Manifest that sh#t

I LOVE veterinary medicine!

I know, I know,  every veterinarian says that, at least we used to….I remember having so much enthusiasm for this profession, for healing animals, for helping them feel better and live longer and love us more. When I got that letter and phone call that I got into vet school I thought my dreams had come true! Fast forward a few years and there I was working long stressful hours at all hours , since I used to moonlight at the local emergency clinic throughout vet school as a tech and then after for my second job as a vet, like I didn’t have enough to do but I had hefty student loans and no personal boundaries.

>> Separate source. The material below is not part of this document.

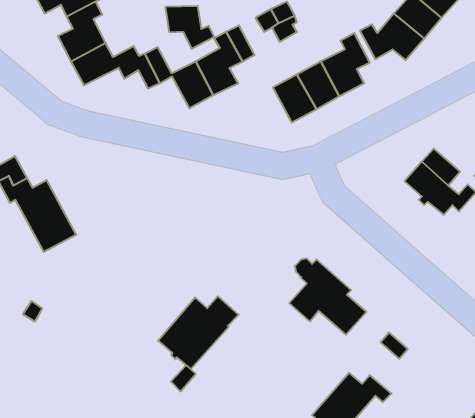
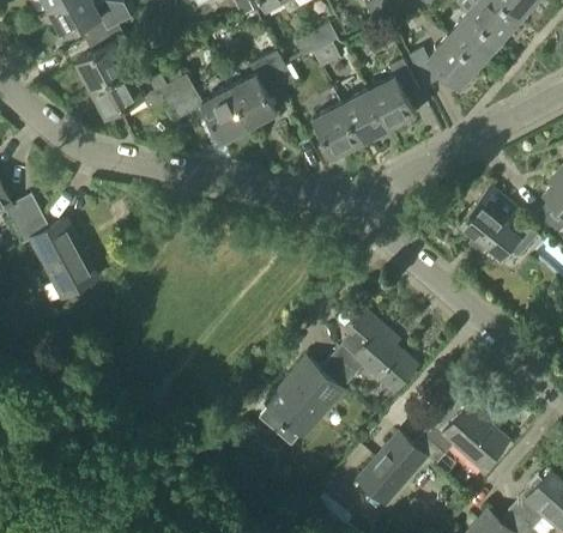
building: [166,6,214,49] -> none
building: [158,296,239,369] -> [266,356,355,436]
building: none -> [420,406,508,468]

I felt myself getting apathetic, getting sick, destroying my personal relationships and feeling resentful, but I didn’t even have the time to notice and ask myself why let alone do something about it. Before I knew it I was drowning, living in a fast paced city, which I hated, i started to get anxiety and depression so I thought the answer was to open my own small quiet integrative practice where I could do things my way and that worked for a while for the stress and anxiety and depression didn’t go away it just started showing up in physical symptoms of insomnia, irritability, migraines, digestive issues and constant low grade nausea.

I was drowning and desperate and after losing both grandparents in 2017 and  in 2018 when I lost my heart dog to cancer and couldn’t cope anymore,  I went on a spiritual journey to Peru which changed my life although I didn’t realize how much at the time. I also didn’t realize how bad my situation was, so nose to the grindstone and through sheer force of will I limped along  until COVID hit in 2020.

I had just returned from my 5th trip to Costa Rica, my sanctuary, and the resulting financial and mental circumstances at that time forced me to make a decision. All of a sudden it hit me like a ton of bricks, I HATED my life,that was hard to face and I needed a drastic change or I wasn't going to survive. So I did the unthinkable, I closed my doors, I sold everything I owned, I packed my 2 bags and I escaped like a refugee (for the second time in my life) to Costa Rica. I thought, “what’s the worst that can happen? I stay, I’m done for, I go and I have a chance to start from scratch or I can just walk out into the ocean and never come back”.

Yup either option seemed like it was better than staying, that’s how desperate I was. When I got here, I had nothing, I knew nobody and I had no real plan. WIldsun Rescue needed help, so with no place to stay I stayed there and after a crash course in primate medicine with the onsite wildlife biologists and volunteers we did our best for the wildlife in our care while the world went mad. But somehow, through this madness, my healing journey began. By giving back and rebuilding I had to acknowledge what was truly important and necessary for my own wellbeing.

All of a sudden, i Loved my life, I didn’t resent my work and my energy was coming back along with my life’s purpose. Then the most magical thing happened, I found my soul mate and got married for the first time at the tender young age of 47!

What a beautiful lesson to learn later in life that it’s never too late to grow and heal and to manifest that shit!!!